- WHAT YOU NEED TO DO
Could you set down exactly the lines of the data below, starting at the one that holds "focal_mm: 6.3" and ending at the one that holds "focal_mm: 4.25", both included, and only those?

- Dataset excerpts
------------------------------------------------------------
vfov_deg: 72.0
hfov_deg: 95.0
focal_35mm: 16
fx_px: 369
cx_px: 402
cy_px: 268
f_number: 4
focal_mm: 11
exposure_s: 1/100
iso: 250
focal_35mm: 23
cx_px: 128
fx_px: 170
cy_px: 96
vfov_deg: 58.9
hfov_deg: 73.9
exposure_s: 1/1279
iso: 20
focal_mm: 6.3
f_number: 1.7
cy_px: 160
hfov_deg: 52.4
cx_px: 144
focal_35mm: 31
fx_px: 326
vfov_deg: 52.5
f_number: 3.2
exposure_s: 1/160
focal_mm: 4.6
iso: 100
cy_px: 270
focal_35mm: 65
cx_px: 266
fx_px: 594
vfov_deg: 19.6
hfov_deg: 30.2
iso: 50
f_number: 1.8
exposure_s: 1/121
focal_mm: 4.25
------------------------------------------------------------
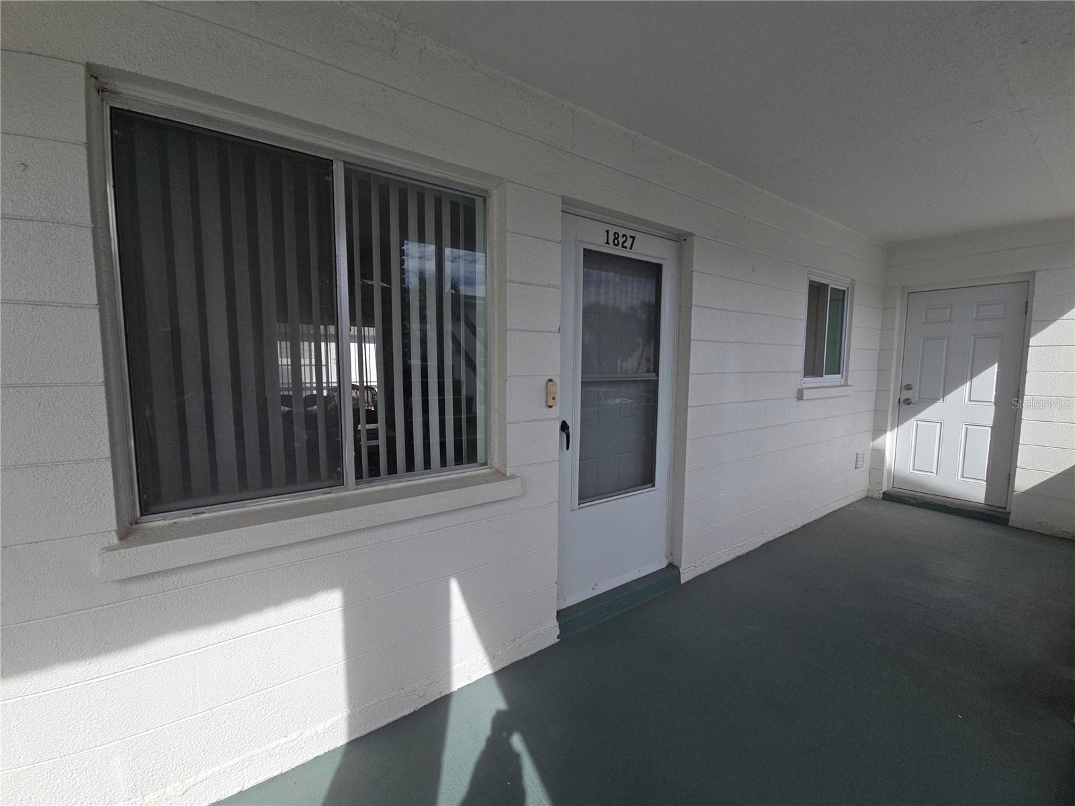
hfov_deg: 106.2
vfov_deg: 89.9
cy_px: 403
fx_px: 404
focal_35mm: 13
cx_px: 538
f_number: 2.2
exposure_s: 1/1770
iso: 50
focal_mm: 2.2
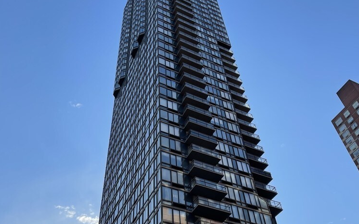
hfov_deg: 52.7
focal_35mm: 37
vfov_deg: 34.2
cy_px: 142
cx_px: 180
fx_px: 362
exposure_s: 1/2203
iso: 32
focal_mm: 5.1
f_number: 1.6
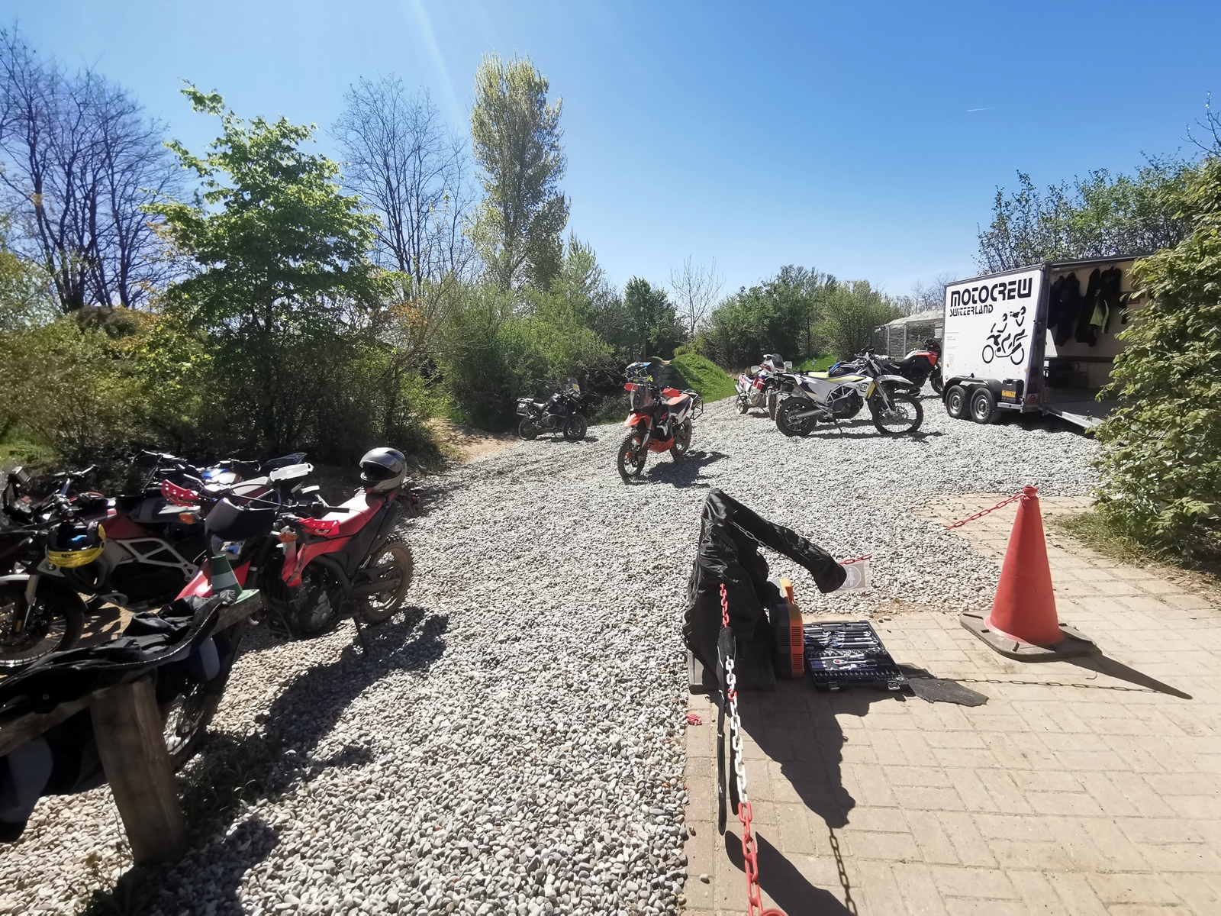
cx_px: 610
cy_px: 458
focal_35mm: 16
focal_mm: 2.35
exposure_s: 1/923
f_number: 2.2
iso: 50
------------------------------------------------------------
- OUTPUT OF THE EXERCISE
focal_mm: 6.3
f_number: 1.7
cy_px: 160
hfov_deg: 52.4
cx_px: 144
focal_35mm: 31
fx_px: 326
vfov_deg: 52.5
f_number: 3.2
exposure_s: 1/160
focal_mm: 4.6
iso: 100
cy_px: 270
focal_35mm: 65
cx_px: 266
fx_px: 594
vfov_deg: 19.6
hfov_deg: 30.2
iso: 50
f_number: 1.8
exposure_s: 1/121
focal_mm: 4.25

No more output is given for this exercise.